### Exercise description
Copy every line below precisely as it appears.

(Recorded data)
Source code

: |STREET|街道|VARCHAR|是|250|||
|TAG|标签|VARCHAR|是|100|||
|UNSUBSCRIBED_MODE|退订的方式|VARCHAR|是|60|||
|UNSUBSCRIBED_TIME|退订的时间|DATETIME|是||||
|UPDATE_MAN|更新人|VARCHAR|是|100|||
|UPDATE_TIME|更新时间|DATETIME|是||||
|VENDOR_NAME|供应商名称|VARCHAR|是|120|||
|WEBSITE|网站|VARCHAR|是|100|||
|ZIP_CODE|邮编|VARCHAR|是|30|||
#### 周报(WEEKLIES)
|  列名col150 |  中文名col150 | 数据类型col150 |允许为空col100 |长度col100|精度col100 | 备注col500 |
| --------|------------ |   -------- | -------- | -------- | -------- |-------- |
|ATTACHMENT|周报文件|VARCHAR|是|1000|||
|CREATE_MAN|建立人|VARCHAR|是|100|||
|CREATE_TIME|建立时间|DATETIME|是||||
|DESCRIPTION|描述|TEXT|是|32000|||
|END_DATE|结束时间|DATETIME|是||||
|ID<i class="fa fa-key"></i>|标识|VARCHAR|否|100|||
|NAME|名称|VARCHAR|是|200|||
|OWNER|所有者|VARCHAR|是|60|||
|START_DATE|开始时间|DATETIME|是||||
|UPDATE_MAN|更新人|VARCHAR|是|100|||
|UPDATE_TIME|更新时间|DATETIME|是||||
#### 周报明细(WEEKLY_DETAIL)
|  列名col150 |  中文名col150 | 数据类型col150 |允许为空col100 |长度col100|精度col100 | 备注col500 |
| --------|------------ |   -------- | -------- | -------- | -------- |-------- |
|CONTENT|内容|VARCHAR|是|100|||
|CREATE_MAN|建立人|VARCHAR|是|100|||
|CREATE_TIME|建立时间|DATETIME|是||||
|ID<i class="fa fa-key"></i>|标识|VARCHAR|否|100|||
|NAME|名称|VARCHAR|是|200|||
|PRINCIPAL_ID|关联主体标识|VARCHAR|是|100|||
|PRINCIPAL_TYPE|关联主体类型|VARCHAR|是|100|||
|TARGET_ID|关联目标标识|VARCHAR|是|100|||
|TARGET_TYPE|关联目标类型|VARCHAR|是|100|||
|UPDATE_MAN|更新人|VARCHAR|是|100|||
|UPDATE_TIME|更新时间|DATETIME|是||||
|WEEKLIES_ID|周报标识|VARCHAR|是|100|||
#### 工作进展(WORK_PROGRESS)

### Solution for this exercise
Source code

: |STREET|街道|VARCHAR|是|250|||
|TAG|标签|VARCHAR|是|100|||
|UNSUBSCRIBED_MODE|退订的方式|VARCHAR|是|60|||
|UNSUBSCRIBED_TIME|退订的时间|DATETIME|是||||
|UPDATE_MAN|更新人|VARCHAR|是|100|||
|UPDATE_TIME|更新时间|DATETIME|是||||
|VENDOR_NAME|供应商名称|VARCHAR|是|120|||
|WEBSITE|网站|VARCHAR|是|100|||
|ZIP_CODE|邮编|VARCHAR|是|30|||
#### 周报(WEEKLIES)
|  列名col150 |  中文名col150 | 数据类型col150 |允许为空col100 |长度col100|精度col100 | 备注col500 |
| --------|------------ |   -------- | -------- | -------- | -------- |-------- |
|ATTACHMENT|周报文件|VARCHAR|是|1000|||
|CREATE_MAN|建立人|VARCHAR|是|100|||
|CREATE_TIME|建立时间|DATETIME|是||||
|DESCRIPTION|描述|TEXT|是|32000|||
|END_DATE|结束时间|DATETIME|是||||
|ID<i class="fa fa-key"></i>|标识|VARCHAR|否|100|||
|NAME|名称|VARCHAR|是|200|||
|OWNER|所有者|VARCHAR|是|60|||
|START_DATE|开始时间|DATETIME|是||||
|UPDATE_MAN|更新人|VARCHAR|是|100|||
|UPDATE_TIME|更新时间|DATETIME|是||||
#### 周报明细(WEEKLY_DETAIL)
|  列名col150 |  中文名col150 | 数据类型col150 |允许为空col100 |长度col100|精度col100 | 备注col500 |
| --------|------------ |   -------- | -------- | -------- | -------- |-------- |
|CONTENT|内容|VARCHAR|是|100|||
|CREATE_MAN|建立人|VARCHAR|是|100|||
|CREATE_TIME|建立时间|DATETIME|是||||
|ID<i class="fa fa-key"></i>|标识|VARCHAR|否|100|||
|NAME|名称|VARCHAR|是|200|||
|PRINCIPAL_ID|关联主体标识|VARCHAR|是|100|||
|PRINCIPAL_TYPE|关联主体类型|VARCHAR|是|100|||
|TARGET_ID|关联目标标识|VARCHAR|是|100|||
|TARGET_TYPE|关联目标类型|VARCHAR|是|100|||
|UPDATE_MAN|更新人|VARCHAR|是|100|||
|UPDATE_TIME|更新时间|DATETIME|是||||
|WEEKLIES_ID|周报标识|VARCHAR|是|100|||
#### 工作进展(WORK_PROGRESS)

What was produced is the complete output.